Contrail Architecture Fundamentals
Contrail runs in a logically centralized, physically-distributed model with its two main components, Contrail controller and Contrail vRouter. The controller is the control and management plane that manages and configures the vRouter, collecting and presenting analytics. The Contrail vRouter is the forwarding plane that provides Layer 2 and Layer 3 services, and distributed firewall capabilities, while implementing policies between virtual networks.
Contrail integrates with many orchestrators such as OpenStack, VMware, Kubernetes, OpenShift, and Mesos. It uses multiple protocols to provide SDN to these orchestrators, as shown in Figure 1 where Extensible Messaging and Presence Protocol (XMPP) is an open XML technology for real-time communication, defined in RFC 6120. In Contrail, XMPP offers two main functionalities: distributing routing information and pushing configurations, which are similar to what IBGP does in MPLS VPNs models, plus NETCONF in device management.
Figure 1 also illustrates:
BGP is used to exchange routes with physical routers and Contrail device manager can use NETCONF to configure this Gateway.
Ethernet VPN (EVPN) is a standards-based technology, RFC 7432, that provides virtual multipoint bridged connectivity between different Layer 2 domains over an IP network. Contrail Controller exchanges EVPN routes with TOR switches (acting as a Layer 2 VXLAN gateway) to offer faster recovery with active-active VXLAN forwarding.
MPLSoGRE, MPLSoUDP, or VXLAN, are three different kind of overlay tunnels to carry traffic over IP networks. They are all IP packets, but in VXLAN you use the VNI values in the VXLAN header for segmentation, whereas in MPLSoGRE and MPLSoUDP you use the MPLS label value for segmentation.

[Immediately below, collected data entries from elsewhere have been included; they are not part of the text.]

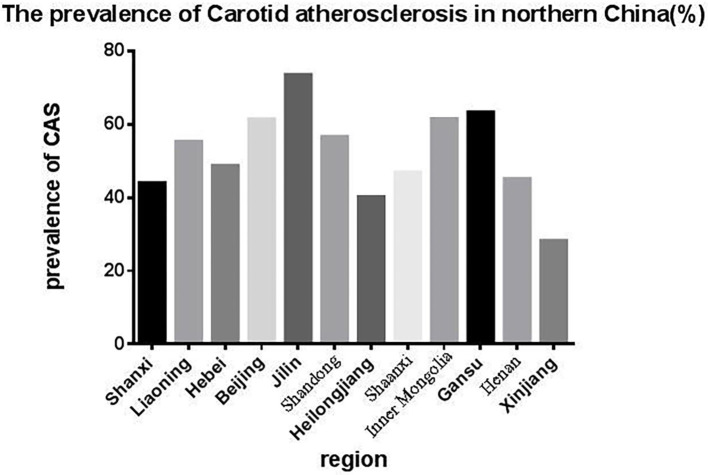
The prevalence of CAS in northern China, which was highest in Jilin and lowest in Xinjiang.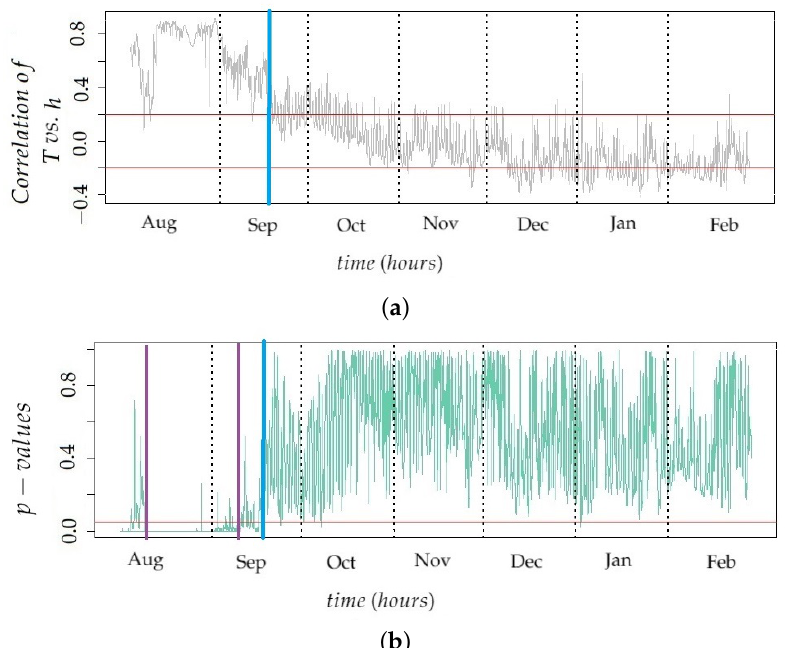
Figure 9. ( a ) Evolution of the correlation coefficient ( r ) between sensor height and temperature, over time (hour). Horizontal red lines correspond to values of 0.20 < r < 0.20. Dashed vertical lines − account for the different months. ( b ) p -value from the correlation test over time (hour). The red horizontal line corresponds to a p -value = 0.05; for lower values, the correlation was regarded as statistically significant. Purple vertical lines correspond to August 10th at 8:00 AM and September 9th at 11:00 PM. The blue line indicates September 17th at 9:00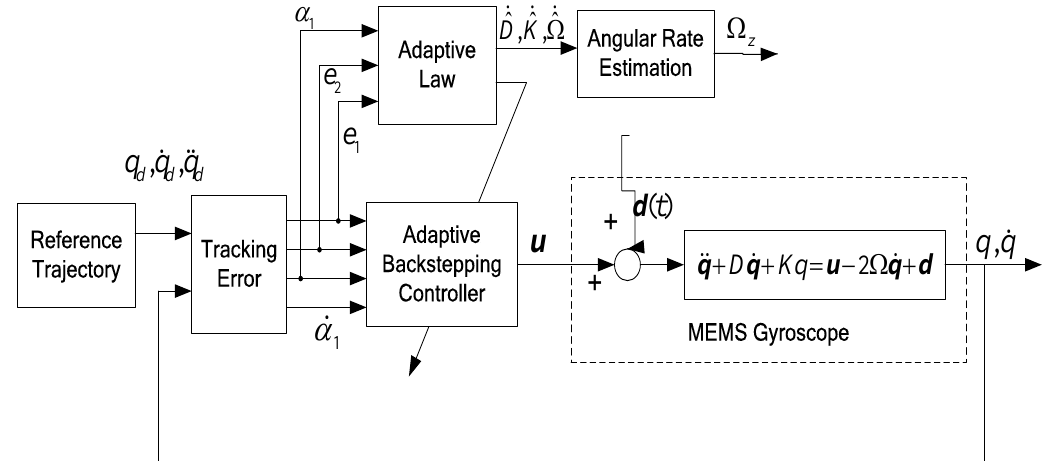
Figure 2. Block diagram of the proposed adaptive backstepping control of a microgyroscope.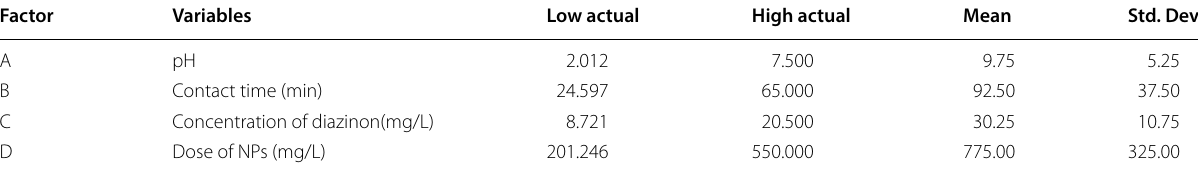
Table 2 The levels of variables central composite statistical experiment design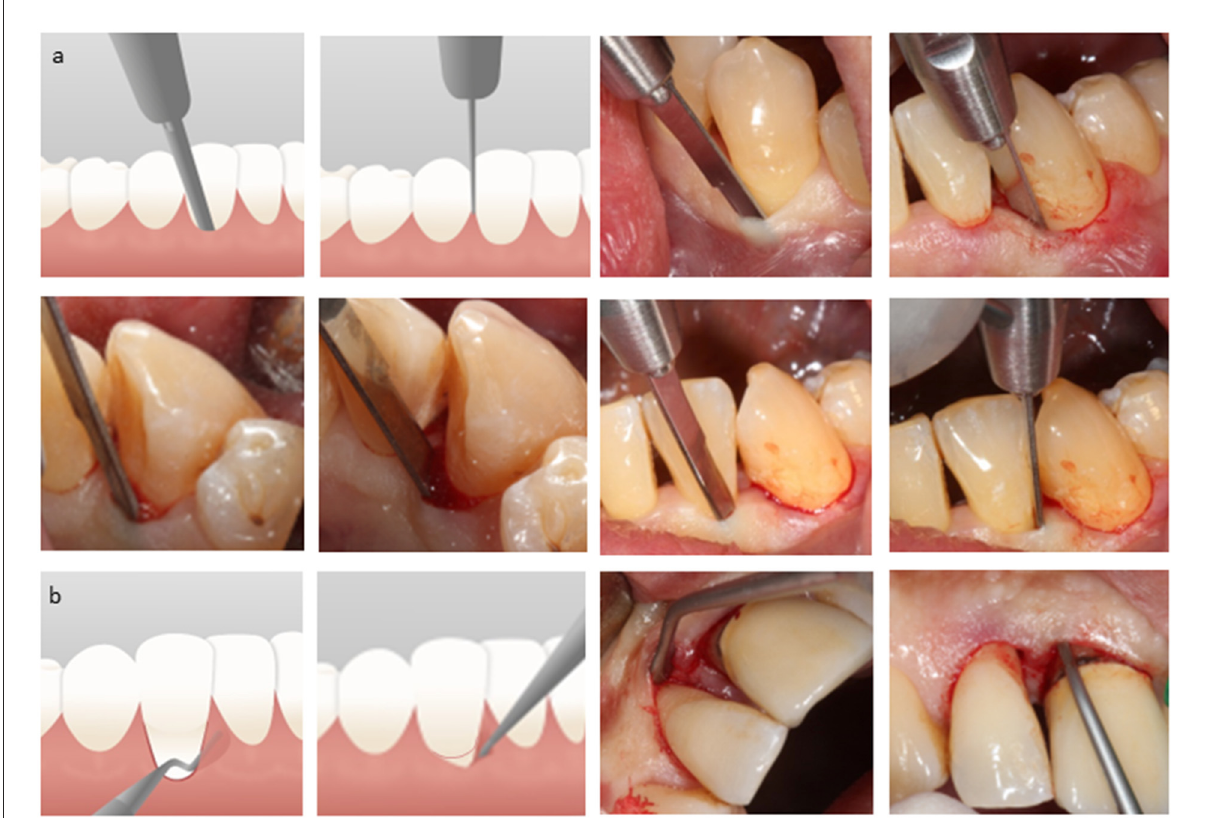
FIGURE1 Closed surgical technique: (a) strictly intrasulcular incisions; dissection of the periodontal attachment of the adjacent teeth related to the interdental defect leaving the interdental papilla intact; a microsurgical blade is used (b) full-thickness gingival flaps are prepared vertically and horizontally by sharp elevators; flaps are retracted from the alveolar bone in a “closed” manner to obtain access to the root surface and the osseous defect; the papilla is not dissected; gingival tissues including the papilla are mobilized via tunneling interdentally (buccal-lingual direction) using dedicated elevators; granulation tissue is not intentionally excised; retraction of flaps does not extend beyond the mucogingival line, unless required to obtain access; following careful instrumentation, the site is irrigated with saline and flaps are repositioned without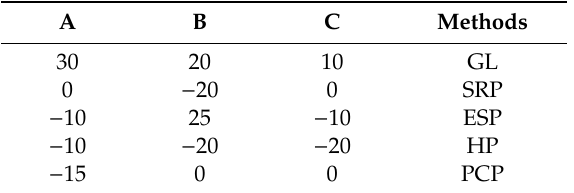
Table 7. The percentage of changes in the parameters of the new well.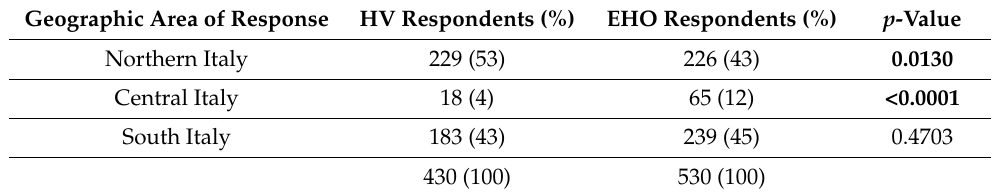
Table 1. Origin of answers provided by geographic area. Geographic Area of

To simplify the relationship between Contrail vRouter, Contrail Controller, and the IP fabric from an architectural prospective, compare it to the MPLS VPN model whereas any service provider’s vrouter is like a PE router and the VM/container is like CE, but the vRouter is just a tool of the Contrail Controller, and when it comes to bare metal servers, the top of rack would be the PE.
This Day Onebook uses the words compute node and host interchangeably. Both mean the entity hosts the containers that need a compute node to host it. This host could be a physical server in your DC, or a VM in either your data center or the public cloud.